Attackers steal more than the current passwords of the given users; they also lift the password histories, which in most systems are protected by hashing scheme no more advanced than the ones protecting the current passwords, and on some systems are kept in the clear.  In these last systems, the administrators believe that the tradeoff between potentially revealing the previous passwords to an attacker is worth the risk of being able to more effectively address users creating a rolling scheme as described above.  We should note that no matter how clever the algorithm for detecting a rolling scheme is, there will always be users who are more clever.  In most cases, a majority of users will be able to discover a way around the detection for the simple reason that it allows them to remember their passwords without the dreaded action of writing them down!
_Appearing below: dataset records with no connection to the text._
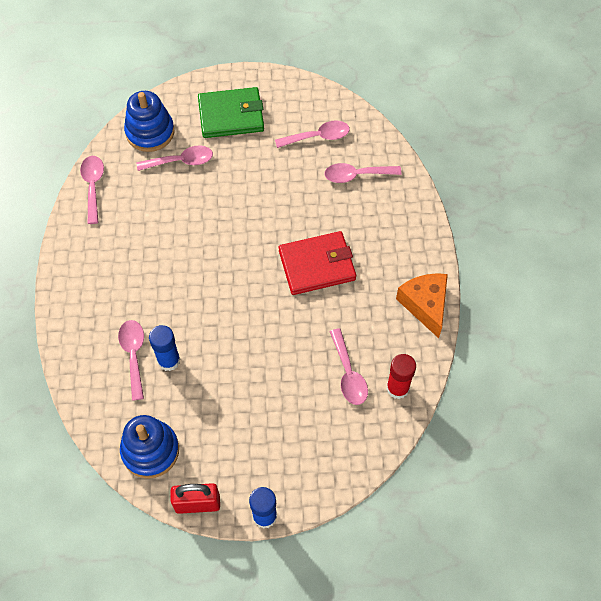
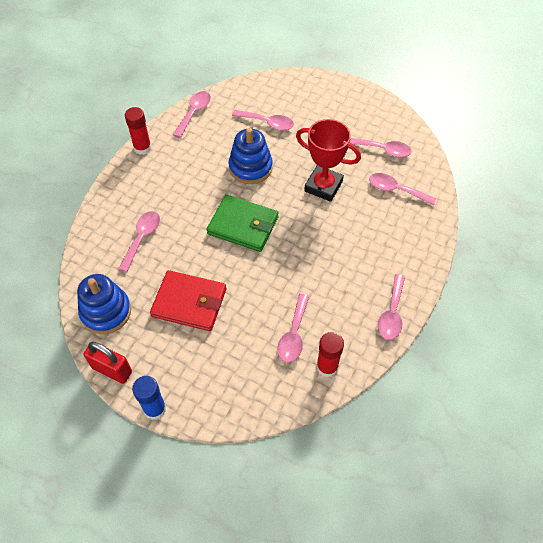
camera: 30 degrees right, 5 degrees down
blue stacking toy [124,91,174,152] -> blue stacking toy moved to [229,128,273,184]
blue glue stick [149,325,180,371] -> none
green wallet [198,87,264,138] -> green wallet moved to [206,195,279,252]
red wallet [279,231,356,295] -> red wallet moved to [150,270,226,331]
orange cheese [396,273,448,338] -> pink spoon [378,274,405,340]
none -> red glue stick [125,107,152,155]
none -> red trophy [296,119,361,202]

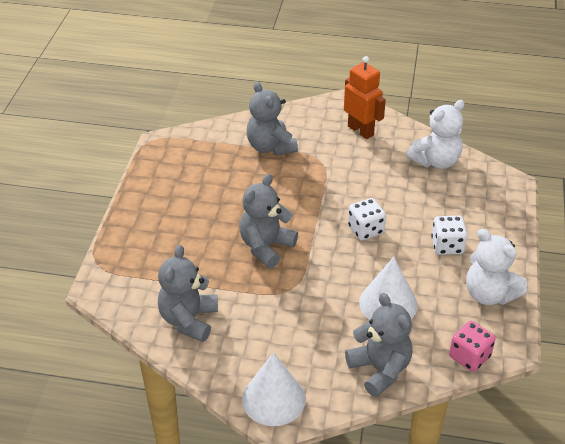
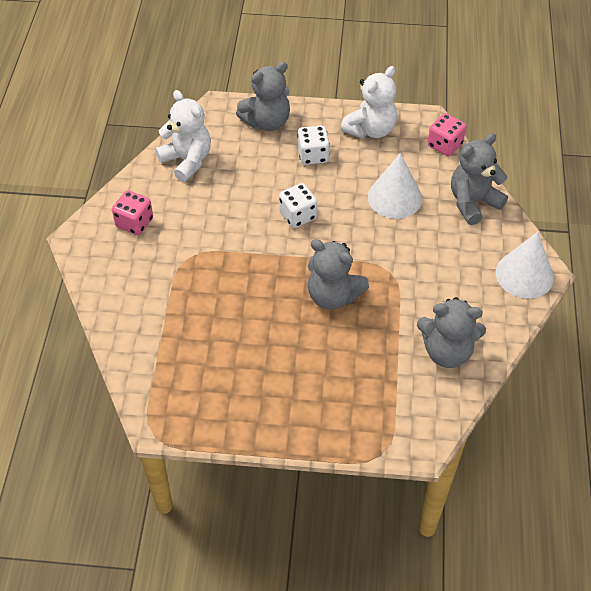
camera: 95 degrees left, 10 degrees up
grey teddy bear [247,82,298,155] -> grey teddy bear moved to [236,62,290,131]
orange robot [344,56,386,139] -> pink dice [112,190,153,235]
Once the attacker has this large store of current and historical password hashes, and after some quality time with hashcat (or the hash cracker of their choice), said hacker has little work before him before the pattern of a single user’s rotation can be discovered.  Given the example above, how long will it take the attacker to decide that the next guess of P@ssw0rd11 might be the next logical choice for a given user?  For any given user, there is clearly a non-zero likelihood that the search space can be reduced to find the user’s next password based on the history.  This doesn’t even account for other patterns that can be learned, such as how the user prefers to create passwords (e.g. simple words with character substitutions, pairs of words, the first letters of common sentences, favorite topics, etc.)  In other words, what does a password history say about how the given user chooses a password?  What does your password history say about how you will pick your next password?

Now assume you’re a great big newspaper with lots of editors and reporters – in the event of breach, what are the odds that all of your editors and all of your reporters will choose a new password that is significantly different from the old one?  Specifically one that is sufficiently different from the previous historical pattern so that none of those editors and none of those reporters are subject to vastly reduced search space attacks on their new password?  The same problem exists for corporate executives protecting an enterprise’s IP.  Is it reasonable to count on the new passwords being sufficiently secure?  For all users?  It is unlikely that sufficient number of them will choose a new password with no resemblance to the last one, such that the overall system can return to the same security protections that were in place before the breach.

Password resets are an important and required step after a password or any other significant breach of a system, and it is inarguable that changing all the passwords in a breached system provides a measurable and tangible improved security profile.  The unfortunate reality is that requiring a password change is not enough.  Clearly creating systems that provide protections in addition to, or instead of, passwords are a great way to mitigate this risk, especially if those systems can take only a minor or even negligible dependency on a password provided by the user.  And short of systems such as those, or even in addition to systems such as those, users must also be sufficiently educated on how their password histories enable attackers to predict their next passwords, so that they are aware of just what they lost when a password breach occurs and how they can protect themselves, their own personal accounts, and the corporate account to which they have been entrusted with privileged access.

Kenneth Ray is Director of Technology at RSA, focusing on Core Crypto Tools, SaaS Security Isolation and Compliance and Big Data Analytics based Identity and Access Management.  Before joining RSA, Kenneth spent 16 years developing and architecting Windows Kernel, core USB, Windows Security, BitLocker, Xbox and Xbox Live Security, Rights Management Services and the Anti-Piracy model for Windows Phone. 
 Sandy Carielli has ten years of experience in the security industry, as a product manager, consultant and engineer.  Currently, she leads product management for the Data Protection portfolio at RSA.